Lithuanian glass artist and designer

Born in 1999, Lithuania


Roma Mikalauskytė is 4th year student of the Graphic Arts Department of the VAA, a representative of the younger generation of transdisciplinary art, whose expression includes video media, glowing, glass and stamped objects, light projections and material installations. The artist has the energy to convey in her projects a variety of themes that interest her personally: mythology, social issues, and the fusion of science and art, which encourages the viewer to go beyond a personal view of the world and to use the knowledge they already have about the world to think more objectively about the reality that surrounds them. The young artist is socially active and participates in events organized by the Academy community. Since 2021 she has been intensively participating in group exhibitions and workshops, and since 2022 she has been holding solo exhibitions. In order to broaden her expression and knowledge of interdisciplinary art, in autumn 2022 - 2023 she will participate in the glass programme at the Estonian Academy of Arts (EKA) for half a year.



“Dunes” In ancient times, until there was a logical explanation, it was common practice to place the responsibility for the elements in the hands of the gods. The wind is the creator of the Universe in Baltic mythology. He knows all the ways of the air, the earth and the sky, and is considered omniscient and omnipotent. He was also considered to be the fertiliser. From the Wind, the Universe and animals are born. And it is at the seaside, besides the sea and the sand, that the Wind becomes one of the main invisible companions, changing the seaside landscape with its terrifying forces, but rewarding the people with Baltic gold - amber - after weathering storms. The dunes would be the objective result of the endurance of that invisible, terrifying element, through which you could see that invisible, but ordinary, change.

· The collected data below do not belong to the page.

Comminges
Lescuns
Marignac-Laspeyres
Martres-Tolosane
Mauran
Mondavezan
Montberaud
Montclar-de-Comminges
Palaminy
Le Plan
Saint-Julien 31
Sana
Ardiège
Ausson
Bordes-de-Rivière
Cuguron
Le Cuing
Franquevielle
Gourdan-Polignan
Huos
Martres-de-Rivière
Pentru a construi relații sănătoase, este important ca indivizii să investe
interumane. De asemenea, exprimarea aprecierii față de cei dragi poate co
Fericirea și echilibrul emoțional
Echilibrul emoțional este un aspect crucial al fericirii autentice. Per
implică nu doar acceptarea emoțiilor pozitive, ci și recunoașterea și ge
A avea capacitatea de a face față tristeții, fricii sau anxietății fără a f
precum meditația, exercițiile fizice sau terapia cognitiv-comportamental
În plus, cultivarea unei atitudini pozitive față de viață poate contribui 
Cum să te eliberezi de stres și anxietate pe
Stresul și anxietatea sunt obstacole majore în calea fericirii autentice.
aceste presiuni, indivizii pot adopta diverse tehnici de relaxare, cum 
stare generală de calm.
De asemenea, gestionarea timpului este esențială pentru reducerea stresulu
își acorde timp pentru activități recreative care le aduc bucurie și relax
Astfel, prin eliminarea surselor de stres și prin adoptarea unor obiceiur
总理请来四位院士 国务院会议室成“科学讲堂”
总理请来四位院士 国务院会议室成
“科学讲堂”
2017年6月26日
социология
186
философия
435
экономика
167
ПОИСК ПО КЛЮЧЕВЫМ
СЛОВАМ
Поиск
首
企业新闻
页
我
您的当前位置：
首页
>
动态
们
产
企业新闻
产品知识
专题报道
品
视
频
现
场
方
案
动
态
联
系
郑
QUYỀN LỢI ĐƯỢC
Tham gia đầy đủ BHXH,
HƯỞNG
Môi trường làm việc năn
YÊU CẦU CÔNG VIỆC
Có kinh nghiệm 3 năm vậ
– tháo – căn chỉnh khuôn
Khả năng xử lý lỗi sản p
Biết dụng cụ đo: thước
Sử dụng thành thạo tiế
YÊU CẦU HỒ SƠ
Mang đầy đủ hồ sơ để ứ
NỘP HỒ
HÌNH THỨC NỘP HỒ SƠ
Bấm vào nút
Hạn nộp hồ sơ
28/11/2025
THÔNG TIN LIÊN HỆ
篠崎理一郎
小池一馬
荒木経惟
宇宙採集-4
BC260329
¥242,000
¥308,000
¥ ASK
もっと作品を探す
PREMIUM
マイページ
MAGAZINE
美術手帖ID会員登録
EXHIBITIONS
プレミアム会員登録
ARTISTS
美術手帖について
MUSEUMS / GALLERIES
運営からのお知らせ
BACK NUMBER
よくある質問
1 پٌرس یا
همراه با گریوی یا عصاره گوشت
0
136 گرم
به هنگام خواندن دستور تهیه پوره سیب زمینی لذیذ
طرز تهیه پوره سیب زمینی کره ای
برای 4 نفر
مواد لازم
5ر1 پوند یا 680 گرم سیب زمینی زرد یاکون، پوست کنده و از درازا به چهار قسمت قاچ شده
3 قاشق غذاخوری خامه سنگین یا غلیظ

”Drop” The Balts are a group of Indo-European peoples and tribes who spoke or speak related languages or dialects. They include Lithuanians, Latvians, Prussians, Jotvinists, Sclavs, Nadruvians, Galindians, Curonians, Zimgalians, Latgalians, and Selonians. But history has not been kind to their survival, the last to disappear were the Prussians in the 18th century. Lithuanians and Latvians were the last to speak Baltic languages. Today, according to the latest data, Lithuania is one of the world’s first endangered nations. This means that we are faced with other factors determining our survival: emigration, assimilation and the demographic crisis, the latter caused by the ageing of the nation and the low birth rate. Projections are becoming very gloomy, for example that by 2045, the population will have reached the end of its life expectancy. Lithuania will have only 2 million inhabitants by 2045 (the current population is about 2.8 million). By recognizing the problem, we can finally address it. But what will the solutions to the causes of the problems go through and what will they be? As the Lithuanian folk proverb goes:” Drop after drop will smooth out the rock”. By applying the appropriate solutions, however small, we can change the current situation. The lens is a classic blown glass bubble, but there is already a change in it, a lens worked into the side, through which we can look at the current situation from a completely different angle, as if, with the solutions we are making, we have distanced ourselves from these gloomy forecasts.